Standing in line she hears the word ethnography. One of the university student baristas says, “When I think of ethnography I think of khaki and pith helmets. Those guys surrounded by the Natives.”
It’s the anthropologist’s turn to order caffeine. “A double espresso please. And are talking about ethnography? I’m an anthropologist.”
Both the barista jaws drop. The chit chat in the cafe quiets. They were expecting a pith helmet, not my ratty culture jamming sweatshirt.
“So… what do you do?” A caffeine addict at the end of the line asks.
The moment of opportunity! Here academics need to take a page from the film industry. Can you in 3 sentences or less explain what you do in terms that the average person will understand AND be interested in. How good is your pitch?”
“I explore how we make and watch documentary films and how films affect our understandings of the world. Then I think about how you can apply making and watching films towards exploring the experiences of Aboriginal youth.”
Now, I get to cheat a little. You mention film and in general everyone says “cool!” They can relate to it. But I easily could have gone into the theory, into the jargon, and tossed out references that easily roll off my tongue. Time-image, collaborative participatory ethnography, post-structural deconstruction of Aboriginal discourse,identity, political economic structures, reception theory, power-knowledge, resiliency, affect and idea…but fortunately I hadn’t received that double espresso yet.
The pitch worked. What followed for the next ten minutes was a public discussion of anthropology.
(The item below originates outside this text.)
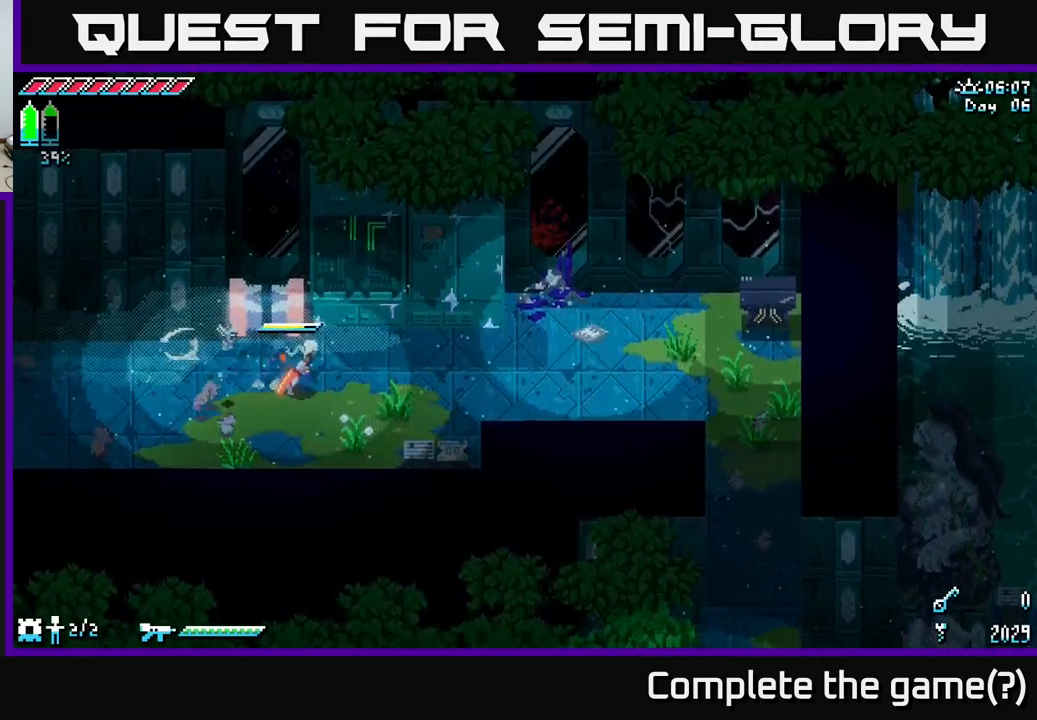
{"dt_ms": 500, "buttons": [], "left_stick": "center", "right_stick": "center", "events": [[167, "X", "up"], [167, "left_stick", "down-right"], [267, "R2", "down"], [350, "left_stick", "right"], [400, "R2", "up"], [467, "left_stick", "center"]]}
“I thought anthropologists just looked at… like stuff from the past.”Another caffeine addict interjects. “They can but they seek to understand people from every perspective” and I gave a 30 second summary of the squabbling siblings of anthropologies 4 fields and how they work together. “So you’ve read Mauss, I had to read that.” The barista asked. “Yup, the world is all about reciprocity!” “Who? What?” as a man peaks above a newspaper. A minute later the entire coffee shop knew why they give Christmas presents. The conversation drifted into the basics of what anthropologists explore and a more detailed summary of my own projects. I was able to start throwing out and explaining a few key pieces of academic jargon and they stayed with me. I ended up getting handshakes from a couple customers and my coffee for free!
Anthropologists exist at an interesting intersection in the knowledge production industry. While most scientists bring the real world into the controlled environment of the lab, our field is based on escaping the isolated ivory tower to participate in the real world. This provides us infinite opportunities to share our ideas with real people outside. But when we become so absorbed in talking with people who know the same jargon and theory, can we translate these ideas in the moment we’re forced to explain what we do in terms they understand? We need to practice talking in two different languages so we can work to expand the vocabularies and understandings of those outside academia.
When we can, when we effectively explain what we do to strangers we get to watch people walk away with a new understanding of their relationships with society. That was one awesome double espresso!